A note about ATS: support for brotli has been added in version 7.1.0. However, libbrotli-dev is not available in jessie. Given the scope of T199720 I'm just gonna drop brotli support in our ATS packages for now. When we'll start talking about using ATS on the frontends we will very likely be using debian > jessie anyways, and we'll get brotli support without having to backport libbrotli-dev.

Re-reading above: probably the better blend of options would be to swap gzip for brotli in Varnish one-for-one (without the whole storing-dual-forms mess) and then have nginx transcode back to gzip for gzip-only clients, and maybe not deploy it until the brotli percentage swings a bit higher than it already is.

It's 90% now (up from 84% when the parent comment was written).

Re-reading above: probably the better blend of options would be to swap gzip for brotli in Varnish one-for-one (without the whole storing-dual-forms mess) and then have nginx transcode back to gzip for gzip-only clients [..]

I think this may be the best strategy to start with, e.g. the spot with the least risk that still has the biggest gain, and with relatively little added complexity. It also means we don't require a Varnish-frontend solution for Brotli per se, it could come from an ATS backend instead - if that's easier.

Krinkle raised the priority of this task from Low to Medium.May 11 2019, 1:06 AM

@ema I assume that ATS frontends as currently deployed support Brotli, right?

@ema I assume that ATS frontends as currently deployed support Brotli, right?

We would need to enable the compress plugin, configure it for using brotli, and test things out. But yes, brotli support is there. Linkedin uses ATS so I assume they're using the compress plugin as well. I'll ask them.
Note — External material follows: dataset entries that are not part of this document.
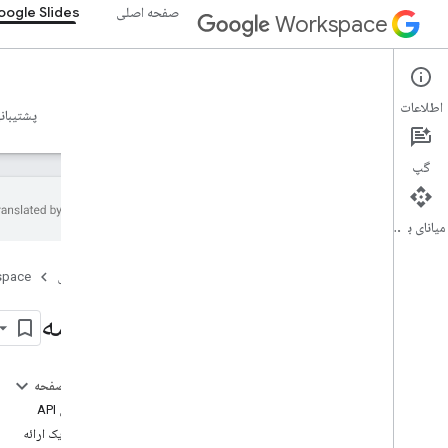
صفحه اصلی
ogle Slides
Workspace
Google Slides
اطلاعات
نمای کلی
راهنما
مرجع
سرور MCP
نمونه ها
پشتیبان
گپ
میانای برنامه‌سازی کاربردی
Google Slides API
صفحه اصلی
space
مقدمه
شروع به کار
مقدمه
مفاهیم
ارائه ها را ایجاد و مدیریت کنید
یک اسلاید ایجاد کنید
در این صفحه
شکل ها و متن را به اسلاید اضافه کنید، شکل ها
نمای کلی API
و متن را به اسلاید اضافه کنید
ساختار یک ارائه
اندازه و موقعیت عناصر صفحه، اندازه و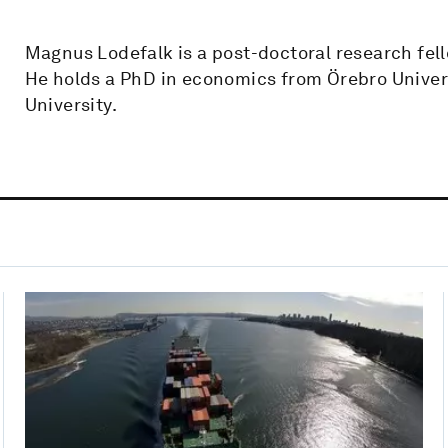
Magnus Lodefalk is a post-doctoral research fel
He holds a PhD in economics from Örebro Univers
University.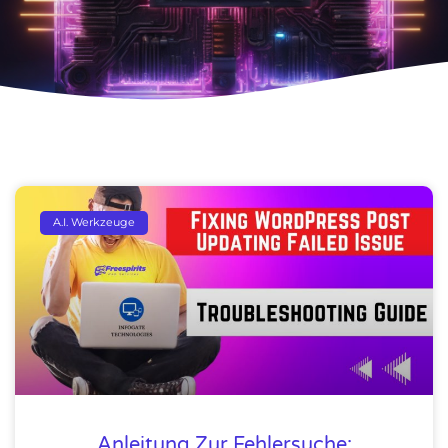
A.I. Werkzeuge
Anleitung Zur Fehlersuche:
The swap of Traffic for Traffic-Icebox in this ticket's set of tags was based on a bulk action for all such tickets that haven't been updated in 6 months or more. This does not imply any human judgement about the validity or importance of the task, and is simply the first step in a larger task cleanup effort. Further manual triage and/or requests for updates will happen this month for all such tickets. For more detail, have a look at the extended explanation on the main page of Traffic-Icebox . Thank you!